Reproduce the data that follows character for character, but omit its pictures.

# [Dataset excerpts]
-*-*-

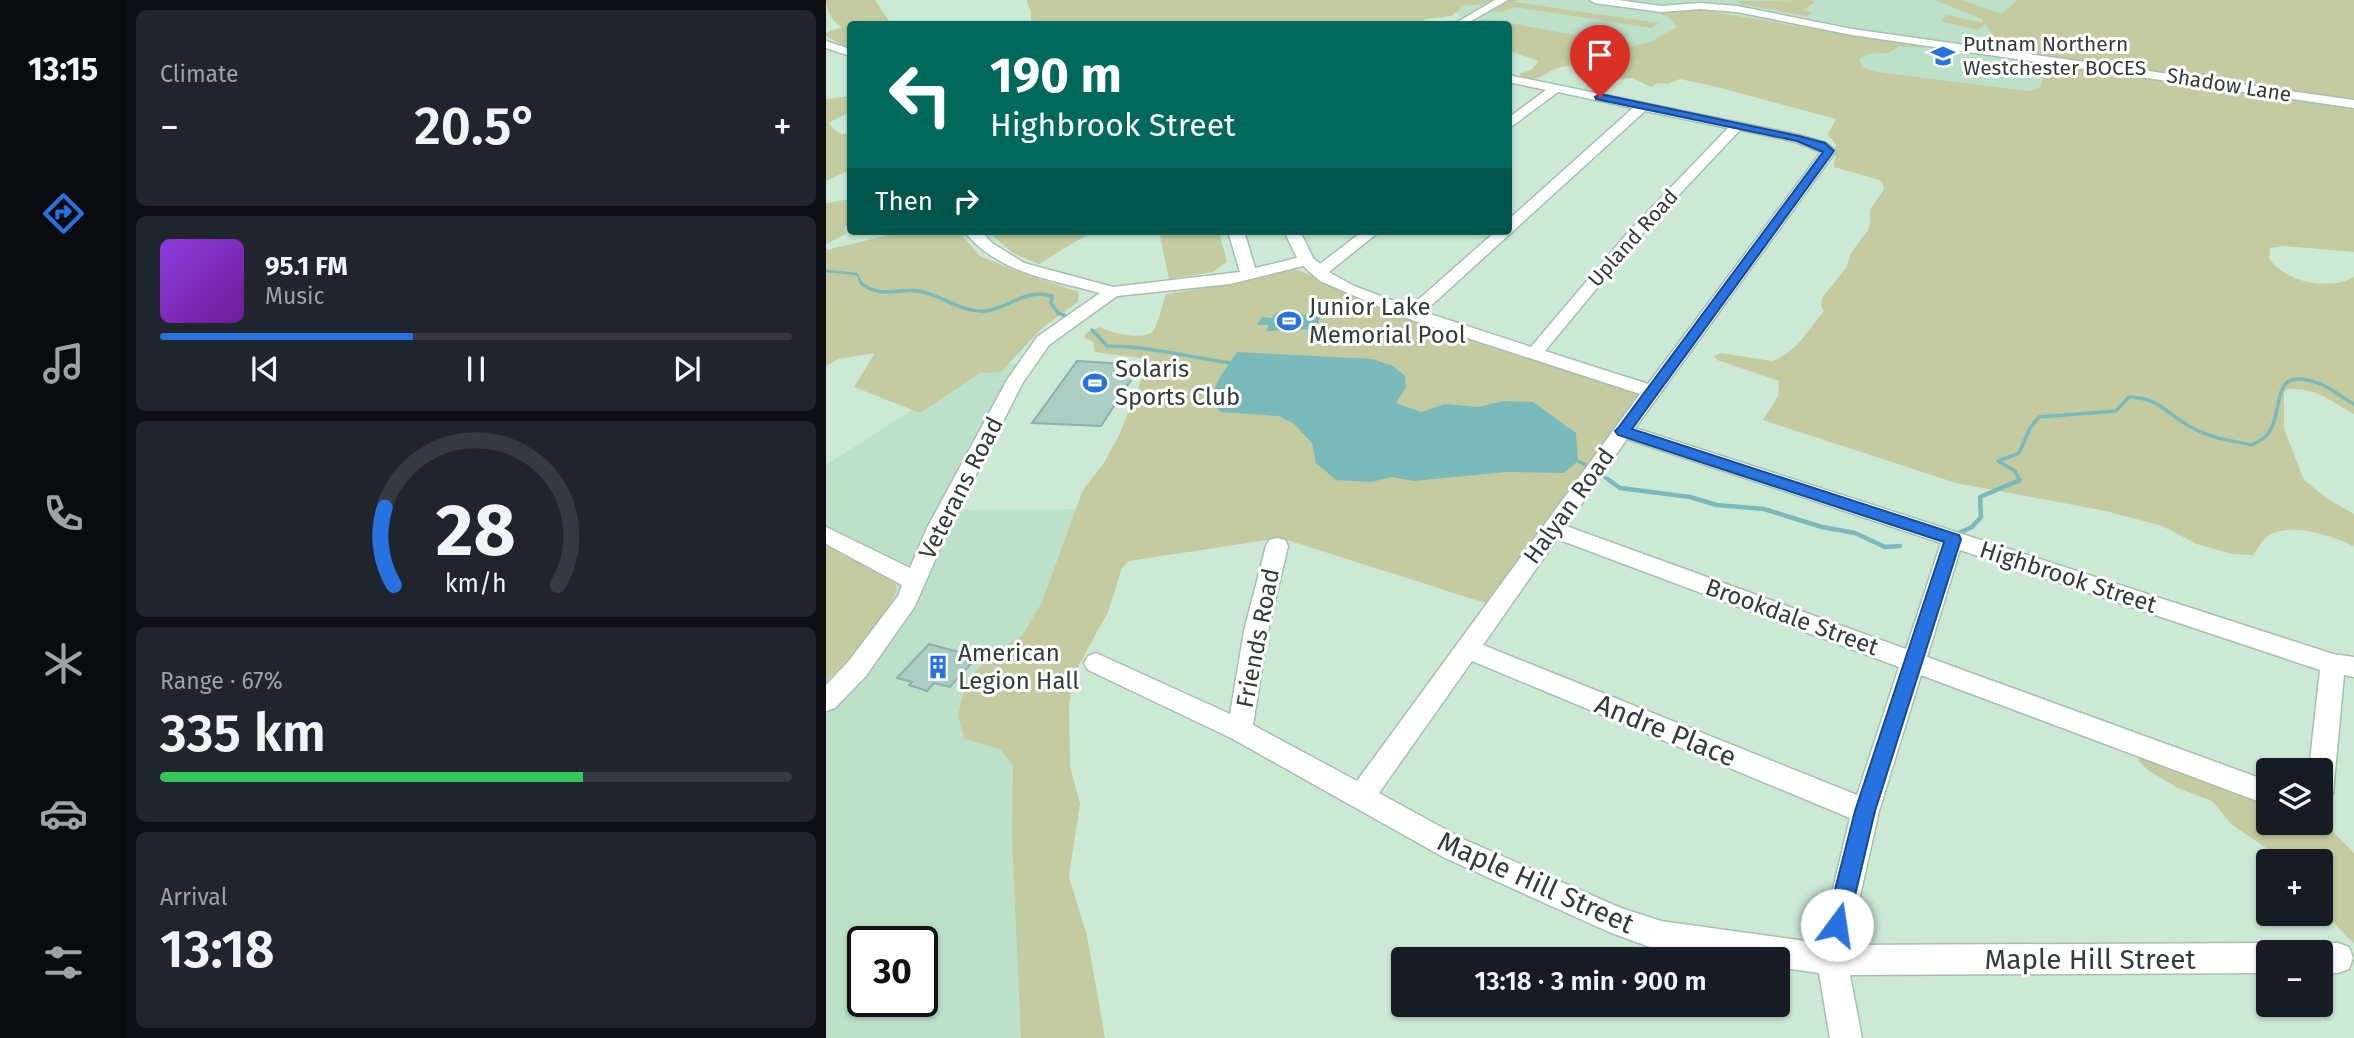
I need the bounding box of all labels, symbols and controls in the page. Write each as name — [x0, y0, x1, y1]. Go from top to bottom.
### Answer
pin — [1570, 25, 1630, 97]
place label: Putnam Northern Westchester BOCES — [1963, 31, 2146, 81]
icon: arrive — [1581, 36, 1619, 74]
school or university icon: Putnam Northern Westchester BOCES — [1929, 42, 1957, 70]
text: 190 m — [990, 46, 1122, 105]
icon: left — [875, 49, 966, 140]
text: 13:15 — [28, 50, 98, 88]
text: Climate — [160, 60, 239, 88]
street label: Shadow Lane — [2165, 62, 2293, 108]
text: 20.5° — [414, 95, 538, 158]
text: − — [160, 104, 179, 150]
text: + — [773, 104, 792, 150]
text: Highbrook Street — [990, 106, 1236, 144]
icon: right — [947, 182, 985, 220]
street label: Upland Road — [1582, 184, 1684, 292]
text: Then — [875, 186, 933, 217]
icon: directions — [39, 189, 88, 238]
text: 95.1 FM — [265, 251, 348, 282]
text: Music — [265, 282, 325, 310]
place label: Junior Lake Memorial Pool — [1309, 293, 1466, 349]
sports icon: Junior Lake Memorial Pool — [1275, 307, 1303, 335]
icon: music — [39, 339, 88, 388]
icon: previous — [246, 350, 284, 388]
icon: pause — [457, 350, 495, 388]
icon: next — [668, 350, 706, 388]
place label: Solaris Sports Club — [1115, 355, 1240, 411]
sports icon: Solaris Sports Club — [1081, 369, 1109, 397]
street label: Veterans Road — [913, 412, 1009, 564]
street label: Halyan Road — [1518, 443, 1620, 569]
text: 28 — [436, 487, 516, 574]
icon: phone — [39, 489, 88, 538]
street label: Highbrook Street — [1976, 535, 2160, 619]
street label: Friends Road — [1231, 566, 1285, 710]
text: km/h — [445, 569, 507, 599]
street label: Brookdale Street — [1702, 573, 1883, 661]
icon: climate — [39, 639, 88, 688]
place label: American Legion Hall — [958, 639, 1079, 695]
building icon: American Legion Hall — [924, 653, 952, 681]
text: Range · 67% — [160, 667, 283, 695]
street label: Andre Place — [1590, 687, 1741, 774]
text: 335 km — [160, 702, 326, 765]
map controls — [2256, 758, 2333, 1017]
button: layers — [2256, 758, 2333, 835]
icon: car — [39, 789, 88, 838]
street label: Maple Hill Street — [1433, 824, 1640, 941]
button: + — [2256, 849, 2333, 926]
text: Arrival — [160, 883, 227, 911]
position arrow — [1800, 888, 1874, 962]
text: 13:18 — [160, 918, 275, 981]
speed limit sign: 30 — [847, 926, 938, 1017]
icon: filters — [39, 938, 88, 987]
button: − — [2256, 940, 2333, 1017]
street label: Maple Hill Street — [1984, 943, 2196, 976]
text: 13:18 · 3 min · 900 m — [1474, 966, 1707, 997]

-*-*-

# [Solved problem]
I need the bounding box of all labels, symbols and controls in the page. Write each as name — [x0, y0, x1, y1]. Go from top to bottom.
### Answer
pin — [1570, 25, 1630, 97]
place label: Putnam Northern Westchester BOCES — [1963, 31, 2146, 81]
icon: arrive — [1581, 36, 1619, 74]
school or university icon: Putnam Northern Westchester BOCES — [1929, 42, 1957, 70]
text: 190 m — [990, 46, 1122, 105]
icon: left — [875, 49, 966, 140]
text: 13:15 — [28, 50, 98, 88]
text: Climate — [160, 60, 239, 88]
street label: Shadow Lane — [2165, 62, 2293, 108]
text: 20.5° — [414, 95, 538, 158]
text: − — [160, 104, 179, 150]
text: + — [773, 104, 792, 150]
text: Highbrook Street — [990, 106, 1236, 144]
icon: right — [947, 182, 985, 220]
street label: Upland Road — [1582, 184, 1684, 292]
text: Then — [875, 186, 933, 217]
icon: directions — [39, 189, 88, 238]
text: 95.1 FM — [265, 251, 348, 282]
text: Music — [265, 282, 325, 310]
place label: Junior Lake Memorial Pool — [1309, 293, 1466, 349]
sports icon: Junior Lake Memorial Pool — [1275, 307, 1303, 335]
icon: music — [39, 339, 88, 388]
icon: previous — [246, 350, 284, 388]
icon: pause — [457, 350, 495, 388]
icon: next — [668, 350, 706, 388]
place label: Solaris Sports Club — [1115, 355, 1240, 411]
sports icon: Solaris Sports Club — [1081, 369, 1109, 397]
street label: Veterans Road — [913, 412, 1009, 564]
street label: Halyan Road — [1518, 443, 1620, 569]
text: 28 — [436, 487, 516, 574]
icon: phone — [39, 489, 88, 538]
street label: Highbrook Street — [1976, 535, 2160, 619]
street label: Friends Road — [1231, 566, 1285, 710]
text: km/h — [445, 569, 507, 599]
street label: Brookdale Street — [1702, 573, 1883, 661]
icon: climate — [39, 639, 88, 688]
place label: American Legion Hall — [958, 639, 1079, 695]
building icon: American Legion Hall — [924, 653, 952, 681]
text: Range · 67% — [160, 667, 283, 695]
street label: Andre Place — [1590, 687, 1741, 774]
text: 335 km — [160, 702, 326, 765]
map controls — [2256, 758, 2333, 1017]
button: layers — [2256, 758, 2333, 835]
icon: car — [39, 789, 88, 838]
street label: Maple Hill Street — [1433, 824, 1640, 941]
button: + — [2256, 849, 2333, 926]
text: Arrival — [160, 883, 227, 911]
position arrow — [1800, 888, 1874, 962]
text: 13:18 — [160, 918, 275, 981]
speed limit sign: 30 — [847, 926, 938, 1017]
icon: filters — [39, 938, 88, 987]
button: − — [2256, 940, 2333, 1017]
street label: Maple Hill Street — [1984, 943, 2196, 976]
text: 13:18 · 3 min · 900 m — [1474, 966, 1707, 997]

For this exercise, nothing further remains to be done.